姚娘说,林旧就有几分像他们的孙女姚樱,一样的俊俏,一样的温柔可人……

“我们不逃。”林旧说,“我送你们到鲁州暂避,三个月后便可回来,那时我保管已没有黄家了。”

相比老两口的懵懂不知前程,林旧心里着实还是有几分担忧,想来如今算是摆脱了黄家的纠缠,黄家再势大也不敢公然和朝廷选美的旨意为敌,可姚伯夫妇终归舍了家,自己需要好好计议才行,这不仅关乎着老两口安身立命,还关系着自己会不会就此暴露了行踪。

刚刚在县衙的时候林旧打听过,如今他们是先要到鲁州去,自那里走水路前往临安。

为今之计,唯有到了鲁州,伺机带着老两口离开队伍,给他们找一处落脚的地方,安置妥当,自己再启程北上。

思量既定,一夜未曾合眼,林旧倚在窗棂子上闭目养起神来。

正当初春时节,两界山前的米水河冻融之水渐丰,夹杂着冬朽的草叶,扑打着溪水两岸的石头。时近午后,日挂山巅,溪水晶亮,闪出无数光芒,犹如碎金朵银般让人睁不开眼睛。

不知车行了多久,一阵乱光晃进了林旧眼里,睁开眼睛看时,车已停了下来,约么有三五个风打树梢的时间,听见有人打开车门,两个打扮相同看起来像是姐妹的女孩儿被送了上来。

林旧向里靠了靠,让她们坐下。其中一个看起来更小些的女孩挨着林旧坐了,大一些的便回身坐在了她们对面的小墩子上。

刚刚安置好,车又启程了。

“姐姐也是去参选的吧?”挨着林旧坐的女孩儿忍不住问道。

林旧点点头。

“姐姐知道这纸片子上面写的是些什么话吗?”云昭令的公文拓样有些粗糙,握在手里燥得人心烦,林旧把它放在座上,此时被女孩儿拿起来,好奇地左左右右瞧着,并分不清上下。

“那日只听县衙的邱师爷来村头长篇大论地念了一番,末了又说就是要选女孩子到临安去参加朝廷的云昭令选。姐姐可认得上面的字?能不能念给吉儿听听。”没等林旧回答,女孩子又叽里呱啦地说了一番。

这个说话的姑娘看着约略比林旧小一些,十分清丽秀美,正是南周女子的甜糯长相,话说得也轻快。
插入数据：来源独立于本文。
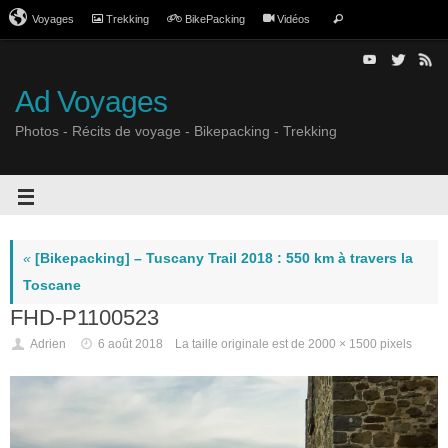
Voyages
Trekking
BikePacking
Vidéos
Ad Voyages
Photos - Récits de voyage - Bikepacking - Trekking
«
[Bikepacking] – Tuscany Trail 2018 : 550 km à travers la
Toscane
FHD-P1100523
Adrien
6 août 2018
La taille originale est de
2000 × 1500
pixels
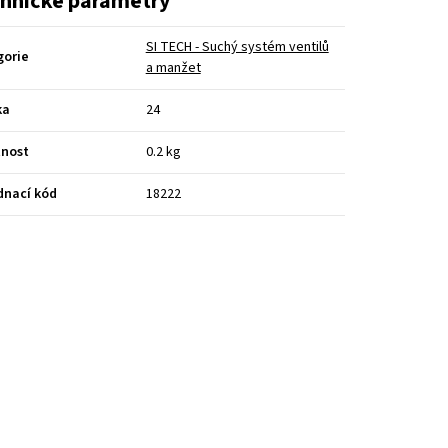
hnické parametry
SI TECH - Suchý systém ventilů
gorie
a manžet
ka
24
nost
0.2 kg
dnací kód
18222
“云昭令,令选天下佳丽,凡及笄至双十年品姿具佳之闺阁,即可随令入都城临安,经遴选甄视,择秉徽柔之质,安正之美,蠡斯之义者,入皇宫或官阁府邸随侍教养,长示恩泽典范……”照着女孩儿展在自己面前的拓纸,林旧一字一句念给她听。

“对对,就是这个,邱师爷念的就是这个,什么‘柔’,又什么‘斯’的,好听得紧。这上面可是说咱们能去临安?那如今咱们可是要到临安去了?”女孩笑道。

林旧想了想:“应该是先到鲁州平阳府,从那里去往临安有水路官道。”

女孩儿眼中满是光彩:“平阳府吗?只听爹爹提过,我从来没去过。我叫吉儿,姐姐叫我吉儿吧。”
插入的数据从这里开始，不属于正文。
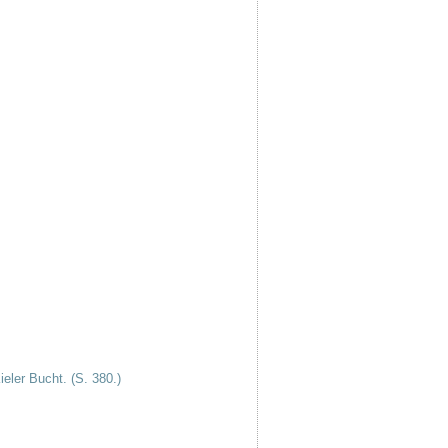
ieler Bucht. (S. 380.)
吉儿的乡音很好听,正是安北四州最东面钦州的口音。爹从前一个副将就钦州人,一个糙汉子操着一口甜糯的乡音汇报战况,常把躲在帐子后面偷听的林旧逗得笑出声音,被她爹薅出来教训,又被这个“甜糯”的汉子护着,一路护出中军帐,带到草甸子上去给她捉青菜蝶子玩儿。他总能一下子就捉住草丛里最大的菜蝶子,憨笑着捧到自己面前,又非让自己叫了叔叔,才肯把小虫儿绑了草绳交给自己。
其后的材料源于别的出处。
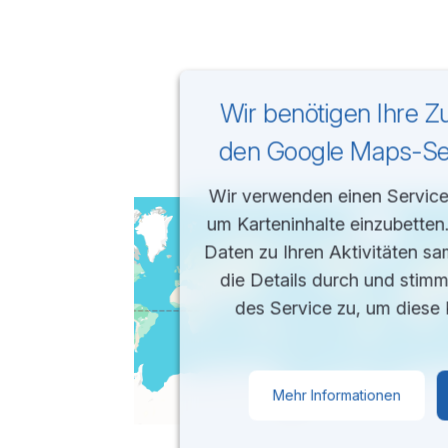
Wir benötigen Ihre 
den Google Maps-Ser
Wir verwenden einen Service 
um Karteninhalte einzubetten
Daten zu Ihren Aktivitäten sa
die Details durch und stim
des Service zu, um diese 
Mehr Informationen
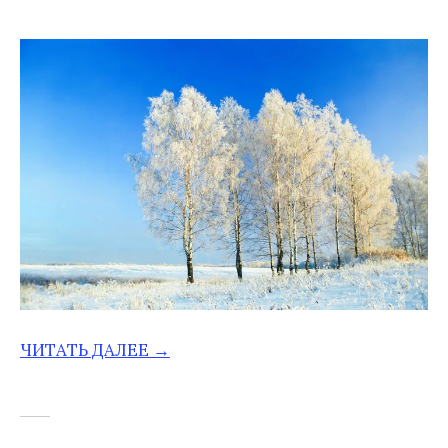
ЧИТАТЬ ДАЛЕЕ →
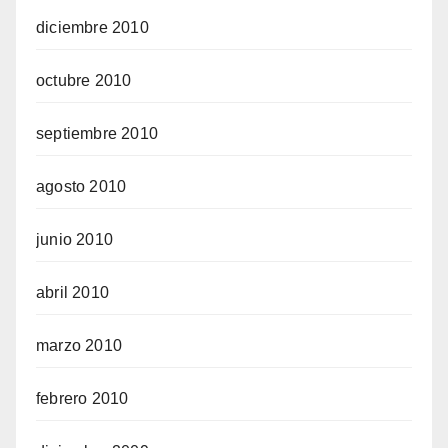
diciembre 2010
octubre 2010
septiembre 2010
agosto 2010
junio 2010
abril 2010
marzo 2010
febrero 2010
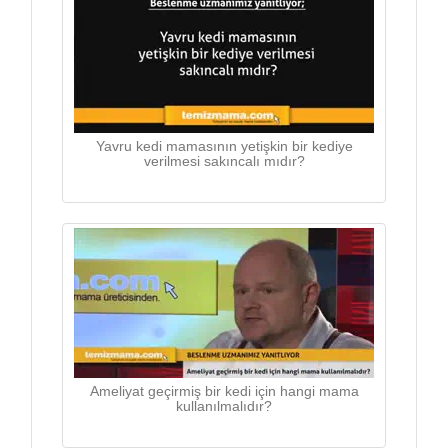
Yavru kedi mamasının yetişkin bir kediye
verilmesi sakıncalı mıdır?
Ameliyat geçirmiş bir kedi için hangi mama
kullanılmalıdır?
刘叔叔战死的那天,林旧还记得,他倒下去,扑起一片尘土,就再也没站起来……

眼睛微微有些热,林旧点头:“嗯,平阳府很大,等咱们到了,兴许会停留三五日,妹妹去逛逛就是了。”

“会待上三五日,为什么?”吉儿观察了林旧半日,觉得这个同车的姐姐实在是人们说的那种越看越好看的可人儿,不大爱说话,说气话来却和气,又能识文断字,不觉从心底里喜欢起来,忙想和她多说几句。

“咱们这里到平阳府只需十日的路程,最北面的菱花州远一些,需要十四五日的时间,而且那里战事未清,大概会更慢一点,如今云昭令初选结束,两边同时启程,等咱们到了,她们应是还没到,能有几日空闲。”林旧说到。

“姐姐知道得这样明白,是到过平阳府吗?”吉儿笑着向林旧身边挪了挪。

林旧点头:“到过,不过是很小的时候,这些我也是听家里人说的。”

“姐姐可真好看,到了临安定能选了入宫去享福。爹说临安山好水好什么都好,让我去了要给家里争气,改明儿个接了他们离开这苦地方。”吉儿年轻心热,憋了半日,此时说起来就没完,“姐姐叫什么名字?”

“我叫姚樱。”林旧道。

“姚樱姐姐。”吉儿甜甜唤道,“姐姐多大年纪了?吉儿十六了。”

林旧从腕子上把自己的手串脱了下来,自绳子上褪下一个小小的白玉兔子:“比你长了三岁,这个送给妹妹。”

吉儿也不推辞,欢快地接了,小心翼翼地串在自己的手环上,又端详着新来的小兔,白净净的。

这是南周闺阁里的规矩,哪怕只是路上女孩儿们第一次遇见了,说了话,拉了家常,年长的女孩儿都要送给小一些的妹子一件自己的物件,不拘什么都可以,一方帕子,一个钗环,再不济穷苦人家摘了路边的花儿插在妹妹头上也是有的。

“好稀罕啊。”吉儿看着手环上栩栩如生的小兔子,忙想推对面睡着的姐姐小荣也起来看看,却忽觉得身下马车骤然停了下来。

起先众人只道路途有坑洼需要闪避,不想半晌车马依旧不动……

静听之下,半分车辇马蹄的声响也无,四周静野旷然,好像除了车里几个面面相觑之人,车门外竟没了人一般。